Mixed-Dimensional Model Analysis Under Dimension Reduction Error Control

In order to conduct engineering analysis efficiently, complex CAD model is generally idealized by dimension reduction of its local thin regions into mid-surfaces, which results in a mixed-dimensional model. However, such dimension reduction inevitably induces analysis errors when plate or shell theory applied to the mixed-dimensional model.In this paper, an evaluation indicator is proposed for estimating analysis error induced by dimension reduction of a original model into mixed-dimensional model and used to control the analysis results of the mixed-dimensional model with given accuracy. The evaluation indicator is defined as the stress difference on the coupling interface between the mixed-dimensional model and the original model. When the mixed-dimensional model is analyzed, p-version solid elements were generated by offsetting the shell nodes in the thickness direction.
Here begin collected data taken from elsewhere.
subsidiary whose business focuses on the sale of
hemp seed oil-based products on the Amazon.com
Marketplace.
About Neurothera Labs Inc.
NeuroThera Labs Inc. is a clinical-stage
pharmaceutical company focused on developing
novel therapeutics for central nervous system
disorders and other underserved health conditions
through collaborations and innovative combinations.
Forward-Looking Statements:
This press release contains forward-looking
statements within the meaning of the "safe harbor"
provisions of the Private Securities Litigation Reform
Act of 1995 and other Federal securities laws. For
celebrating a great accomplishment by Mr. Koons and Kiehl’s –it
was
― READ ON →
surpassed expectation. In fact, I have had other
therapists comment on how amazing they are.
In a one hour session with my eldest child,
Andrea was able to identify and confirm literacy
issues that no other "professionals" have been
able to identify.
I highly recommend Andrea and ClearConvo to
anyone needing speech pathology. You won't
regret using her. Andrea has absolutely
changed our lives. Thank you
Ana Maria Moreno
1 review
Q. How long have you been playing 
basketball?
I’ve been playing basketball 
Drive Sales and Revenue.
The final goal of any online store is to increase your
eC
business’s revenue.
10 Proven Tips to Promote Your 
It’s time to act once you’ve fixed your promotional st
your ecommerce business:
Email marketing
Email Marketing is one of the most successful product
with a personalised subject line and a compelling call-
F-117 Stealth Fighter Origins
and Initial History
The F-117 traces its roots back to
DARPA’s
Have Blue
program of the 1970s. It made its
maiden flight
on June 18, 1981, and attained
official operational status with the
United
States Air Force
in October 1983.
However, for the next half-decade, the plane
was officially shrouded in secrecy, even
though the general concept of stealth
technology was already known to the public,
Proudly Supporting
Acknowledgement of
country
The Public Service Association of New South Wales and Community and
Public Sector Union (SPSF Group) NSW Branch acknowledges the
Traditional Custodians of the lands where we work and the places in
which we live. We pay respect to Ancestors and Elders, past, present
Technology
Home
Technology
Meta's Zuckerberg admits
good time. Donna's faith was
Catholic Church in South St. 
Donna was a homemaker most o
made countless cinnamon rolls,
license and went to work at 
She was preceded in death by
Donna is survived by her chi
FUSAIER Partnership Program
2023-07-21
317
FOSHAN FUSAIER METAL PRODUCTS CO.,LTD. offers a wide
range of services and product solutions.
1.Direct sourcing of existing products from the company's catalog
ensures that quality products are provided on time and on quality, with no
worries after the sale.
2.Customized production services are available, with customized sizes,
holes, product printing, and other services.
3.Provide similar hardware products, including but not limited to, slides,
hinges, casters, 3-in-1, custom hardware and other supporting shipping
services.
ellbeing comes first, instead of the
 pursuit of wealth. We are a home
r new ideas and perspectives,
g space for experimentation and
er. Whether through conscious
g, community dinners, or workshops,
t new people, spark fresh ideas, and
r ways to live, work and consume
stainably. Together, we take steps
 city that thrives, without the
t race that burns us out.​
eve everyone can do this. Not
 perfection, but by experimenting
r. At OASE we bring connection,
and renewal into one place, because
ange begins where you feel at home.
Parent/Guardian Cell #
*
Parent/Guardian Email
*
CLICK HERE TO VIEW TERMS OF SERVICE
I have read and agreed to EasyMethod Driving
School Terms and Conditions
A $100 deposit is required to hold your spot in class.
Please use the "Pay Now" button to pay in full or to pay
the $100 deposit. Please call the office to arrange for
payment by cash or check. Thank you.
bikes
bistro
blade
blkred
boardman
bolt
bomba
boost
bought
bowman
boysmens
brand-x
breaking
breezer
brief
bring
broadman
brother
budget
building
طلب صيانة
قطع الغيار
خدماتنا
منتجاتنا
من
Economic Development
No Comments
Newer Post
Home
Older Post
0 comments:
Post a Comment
Moreover, element stiffness matrix, boundary conditions and material properties can be extracted from the analysis results and reused for the indicator computation. Displacements of the mixed-dimensional model are input as initial value to iterative solver to accelerate the computation. When the indicator is below the accuracy, final analysis can be proceeded with p-adaptivity in the thin regions. The hierarchical shape function for p-version solid elements ensures the efficiency of the error estimation and the reliability of the final analysis. The robustness of the evaluation indicator and computational efficiency for final analysis are illustrated by experiments on engineering models.